BEGIN

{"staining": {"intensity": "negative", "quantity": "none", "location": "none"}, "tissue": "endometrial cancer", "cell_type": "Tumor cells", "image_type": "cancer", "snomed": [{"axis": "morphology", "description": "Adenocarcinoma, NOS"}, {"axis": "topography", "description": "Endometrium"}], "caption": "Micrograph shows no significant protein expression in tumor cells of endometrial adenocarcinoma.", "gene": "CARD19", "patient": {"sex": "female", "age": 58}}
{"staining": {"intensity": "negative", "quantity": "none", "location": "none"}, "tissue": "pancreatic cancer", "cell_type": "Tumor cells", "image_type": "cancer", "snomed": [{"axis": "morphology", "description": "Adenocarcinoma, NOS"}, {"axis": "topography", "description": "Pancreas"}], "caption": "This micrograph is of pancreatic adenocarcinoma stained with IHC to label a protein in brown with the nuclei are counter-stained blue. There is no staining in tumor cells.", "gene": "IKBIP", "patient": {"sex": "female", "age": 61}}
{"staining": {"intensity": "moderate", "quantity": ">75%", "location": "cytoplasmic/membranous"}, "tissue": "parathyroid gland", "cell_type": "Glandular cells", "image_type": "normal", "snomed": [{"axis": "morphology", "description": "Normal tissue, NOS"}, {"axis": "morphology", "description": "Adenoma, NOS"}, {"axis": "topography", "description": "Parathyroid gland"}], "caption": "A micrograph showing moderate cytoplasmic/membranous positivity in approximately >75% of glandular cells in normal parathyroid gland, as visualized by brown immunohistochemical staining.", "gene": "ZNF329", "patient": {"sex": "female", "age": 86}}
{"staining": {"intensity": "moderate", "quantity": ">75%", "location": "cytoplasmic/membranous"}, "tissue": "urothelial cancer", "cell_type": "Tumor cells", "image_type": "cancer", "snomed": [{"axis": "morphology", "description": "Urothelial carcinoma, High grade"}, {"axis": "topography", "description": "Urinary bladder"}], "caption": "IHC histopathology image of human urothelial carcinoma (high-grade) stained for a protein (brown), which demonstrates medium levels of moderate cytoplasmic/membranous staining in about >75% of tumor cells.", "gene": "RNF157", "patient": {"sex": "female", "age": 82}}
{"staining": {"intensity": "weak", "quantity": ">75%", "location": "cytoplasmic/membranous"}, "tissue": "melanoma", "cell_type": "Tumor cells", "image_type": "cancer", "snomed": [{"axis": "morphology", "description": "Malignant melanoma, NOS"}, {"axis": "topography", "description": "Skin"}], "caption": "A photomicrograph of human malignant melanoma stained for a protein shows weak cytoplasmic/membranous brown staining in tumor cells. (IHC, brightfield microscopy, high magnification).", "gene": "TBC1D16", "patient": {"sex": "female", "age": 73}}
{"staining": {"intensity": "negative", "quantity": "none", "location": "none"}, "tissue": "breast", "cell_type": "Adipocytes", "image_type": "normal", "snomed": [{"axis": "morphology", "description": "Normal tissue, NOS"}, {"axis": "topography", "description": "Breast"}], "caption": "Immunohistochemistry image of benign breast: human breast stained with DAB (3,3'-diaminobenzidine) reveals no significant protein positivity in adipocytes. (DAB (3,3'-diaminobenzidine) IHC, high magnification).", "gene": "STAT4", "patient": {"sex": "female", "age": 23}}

END

**TASK TO CARRY OUT**
Reproduce the listing above in full, word for word.

**WRITTEN SOLUTION**
{"staining": {"intensity": "negative", "quantity": "none", "location": "none"}, "tissue": "endometrial cancer", "cell_type": "Tumor cells", "image_type": "cancer", "snomed": [{"axis": "morphology", "description": "Adenocarcinoma, NOS"}, {"axis": "topography", "description": "Endometrium"}], "caption": "Micrograph shows no significant protein expression in tumor cells of endometrial adenocarcinoma.", "gene": "CARD19", "patient": {"sex": "female", "age": 58}}
{"staining": {"intensity": "negative", "quantity": "none", "location": "none"}, "tissue": "pancreatic cancer", "cell_type": "Tumor cells", "image_type": "cancer", "snomed": [{"axis": "morphology", "description": "Adenocarcinoma, NOS"}, {"axis": "topography", "description": "Pancreas"}], "caption": "This micrograph is of pancreatic adenocarcinoma stained with IHC to label a protein in brown with the nuclei are counter-stained blue. There is no staining in tumor cells.", "gene": "IKBIP", "patient": {"sex": "female", "age": 61}}
{"staining": {"intensity": "moderate", "quantity": ">75%", "location": "cytoplasmic/membranous"}, "tissue": "parathyroid gland", "cell_type": "Glandular cells", "image_type": "normal", "snomed": [{"axis": "morphology", "description": "Normal tissue, NOS"}, {"axis": "morphology", "description": "Adenoma, NOS"}, {"axis": "topography", "description": "Parathyroid gland"}], "caption": "A micrograph showing moderate cytoplasmic/membranous positivity in approximately >75% of glandular cells in normal parathyroid gland, as visualized by brown immunohistochemical staining.", "gene": "ZNF329", "patient": {"sex": "female", "age": 86}}
{"staining": {"intensity": "moderate", "quantity": ">75%", "location": "cytoplasmic/membranous"}, "tissue": "urothelial cancer", "cell_type": "Tumor cells", "image_type": "cancer", "snomed": [{"axis": "morphology", "description": "Urothelial carcinoma, High grade"}, {"axis": "topography", "description": "Urinary bladder"}], "caption": "IHC histopathology image of human urothelial carcinoma (high-grade) stained for a protein (brown), which demonstrates medium levels of moderate cytoplasmic/membranous staining in about >75% of tumor cells.", "gene": "RNF157", "patient": {"sex": "female", "age": 82}}
{"staining": {"intensity": "weak", "quantity": ">75%", "location": "cytoplasmic/membranous"}, "tissue": "melanoma", "cell_type": "Tumor cells", "image_type": "cancer", "snomed": [{"axis": "morphology", "description": "Malignant melanoma, NOS"}, {"axis": "topography", "description": "Skin"}], "caption": "A photomicrograph of human malignant melanoma stained for a protein shows weak cytoplasmic/membranous brown staining in tumor cells. (IHC, brightfield microscopy, high magnification).", "gene": "TBC1D16", "patient": {"sex": "female", "age": 73}}
{"staining": {"intensity": "negative", "quantity": "none", "location": "none"}, "tissue": "breast", "cell_type": "Adipocytes", "image_type": "normal", "snomed": [{"axis": "morphology", "description": "Normal tissue, NOS"}, {"axis": "topography", "description": "Breast"}], "caption": "Immunohistochemistry image of benign breast: human breast stained with DAB (3,3'-diaminobenzidine) reveals no significant protein positivity in adipocytes. (DAB (3,3'-diaminobenzidine) IHC, high magnification).", "gene": "STAT4", "patient": {"sex": "female", "age": 23}}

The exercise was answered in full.